Final answer:
The angle at which a mass starts sliding off the surface of a sphere occurs when the gravitational force component exceeds the maximum static friction. Using the equation based on the balance of forces, and a coefficient of static friction of 0.55, we can calculate this angle using inverse tan function: θ = tan⁻¹(0.55).
Step-by-step explanation:
The question concerns the condition under which a small mass will begin to slide off the surface of a sphere, given a certain coefficient of static friction. This scenario is a classic problem in physics, specifically, in the study of mechanics and friction.

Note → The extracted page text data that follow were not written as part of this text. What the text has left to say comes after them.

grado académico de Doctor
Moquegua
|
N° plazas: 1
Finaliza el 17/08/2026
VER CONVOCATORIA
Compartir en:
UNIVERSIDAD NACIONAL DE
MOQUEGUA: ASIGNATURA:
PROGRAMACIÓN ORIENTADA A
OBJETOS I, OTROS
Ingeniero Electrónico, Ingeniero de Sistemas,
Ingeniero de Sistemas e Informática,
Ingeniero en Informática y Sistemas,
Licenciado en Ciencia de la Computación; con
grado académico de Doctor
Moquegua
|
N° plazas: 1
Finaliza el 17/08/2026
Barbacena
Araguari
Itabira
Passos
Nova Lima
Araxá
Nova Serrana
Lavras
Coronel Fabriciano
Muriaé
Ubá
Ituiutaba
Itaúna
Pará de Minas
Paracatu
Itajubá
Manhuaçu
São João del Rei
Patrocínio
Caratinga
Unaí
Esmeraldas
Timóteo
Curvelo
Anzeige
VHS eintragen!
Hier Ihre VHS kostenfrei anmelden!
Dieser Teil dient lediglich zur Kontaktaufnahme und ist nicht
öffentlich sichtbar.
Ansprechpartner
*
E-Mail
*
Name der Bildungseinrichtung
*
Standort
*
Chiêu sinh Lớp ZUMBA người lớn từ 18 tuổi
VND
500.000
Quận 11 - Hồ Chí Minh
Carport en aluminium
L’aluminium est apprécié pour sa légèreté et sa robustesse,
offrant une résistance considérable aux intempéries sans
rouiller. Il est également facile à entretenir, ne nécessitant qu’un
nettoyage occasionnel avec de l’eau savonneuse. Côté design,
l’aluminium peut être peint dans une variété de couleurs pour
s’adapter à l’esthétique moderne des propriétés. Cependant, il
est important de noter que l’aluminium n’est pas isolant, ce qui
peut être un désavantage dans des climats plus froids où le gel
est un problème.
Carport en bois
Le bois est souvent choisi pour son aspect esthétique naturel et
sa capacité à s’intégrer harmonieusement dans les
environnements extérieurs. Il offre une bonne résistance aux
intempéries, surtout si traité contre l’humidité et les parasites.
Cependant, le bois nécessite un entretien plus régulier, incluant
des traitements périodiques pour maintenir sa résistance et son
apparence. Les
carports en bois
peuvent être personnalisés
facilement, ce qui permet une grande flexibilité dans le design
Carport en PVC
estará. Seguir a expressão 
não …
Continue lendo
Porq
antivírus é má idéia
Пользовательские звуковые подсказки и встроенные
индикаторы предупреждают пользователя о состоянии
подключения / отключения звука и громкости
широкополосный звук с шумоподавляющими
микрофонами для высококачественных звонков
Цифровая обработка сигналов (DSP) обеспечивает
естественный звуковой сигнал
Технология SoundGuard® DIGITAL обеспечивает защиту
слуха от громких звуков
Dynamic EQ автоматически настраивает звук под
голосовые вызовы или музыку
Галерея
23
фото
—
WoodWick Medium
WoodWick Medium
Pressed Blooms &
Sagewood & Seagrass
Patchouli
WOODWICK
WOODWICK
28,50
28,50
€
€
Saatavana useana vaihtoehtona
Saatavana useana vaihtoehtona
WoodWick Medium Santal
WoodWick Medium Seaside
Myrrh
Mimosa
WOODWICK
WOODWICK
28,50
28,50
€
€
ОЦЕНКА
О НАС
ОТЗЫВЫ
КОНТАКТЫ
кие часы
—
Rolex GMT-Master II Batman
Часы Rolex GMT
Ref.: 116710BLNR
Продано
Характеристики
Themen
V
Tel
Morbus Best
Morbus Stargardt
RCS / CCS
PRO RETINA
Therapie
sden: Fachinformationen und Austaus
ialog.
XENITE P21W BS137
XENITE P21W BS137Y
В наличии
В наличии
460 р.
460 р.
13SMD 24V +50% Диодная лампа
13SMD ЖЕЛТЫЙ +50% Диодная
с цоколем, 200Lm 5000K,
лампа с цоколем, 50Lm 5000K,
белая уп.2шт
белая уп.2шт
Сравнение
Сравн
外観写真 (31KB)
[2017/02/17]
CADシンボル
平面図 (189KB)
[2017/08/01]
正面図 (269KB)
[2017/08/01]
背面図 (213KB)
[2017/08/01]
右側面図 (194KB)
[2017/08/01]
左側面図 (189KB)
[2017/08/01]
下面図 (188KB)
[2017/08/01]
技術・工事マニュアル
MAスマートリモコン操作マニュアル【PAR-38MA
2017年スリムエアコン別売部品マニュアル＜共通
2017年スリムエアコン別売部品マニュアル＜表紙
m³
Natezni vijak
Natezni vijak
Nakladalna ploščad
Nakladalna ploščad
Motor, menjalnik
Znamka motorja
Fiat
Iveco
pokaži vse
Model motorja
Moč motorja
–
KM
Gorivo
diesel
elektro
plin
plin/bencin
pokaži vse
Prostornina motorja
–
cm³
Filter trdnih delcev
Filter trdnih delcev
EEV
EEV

To determine the angle at which the mass starts sliding, one would typically resolve forces parallel and perpendicular to the surface of the sphere at the point of contact and employ the concept of static friction. For a sphere, a mass will start sliding off when the component of gravitational force along the surface of the sphere exceeds the maximum static frictional force. The condition for the beginning of the slide is when the tangential component of weight equals the static frictional force, i.e., mg sin(θ) = μs mg cos(θ), where m is the mass of the object, θ is the angle of inclination, g is the acceleration due to gravity, and μs is the coefficient of static friction. Simplifying this equation gives tan(θ) = μs, and invoking trigonometric functions to find θ gives θ = tan−1(μs). For a coefficient of static friction of 0.55, the angle θ at which the mass starts sliding is θ = tan−1(0.55).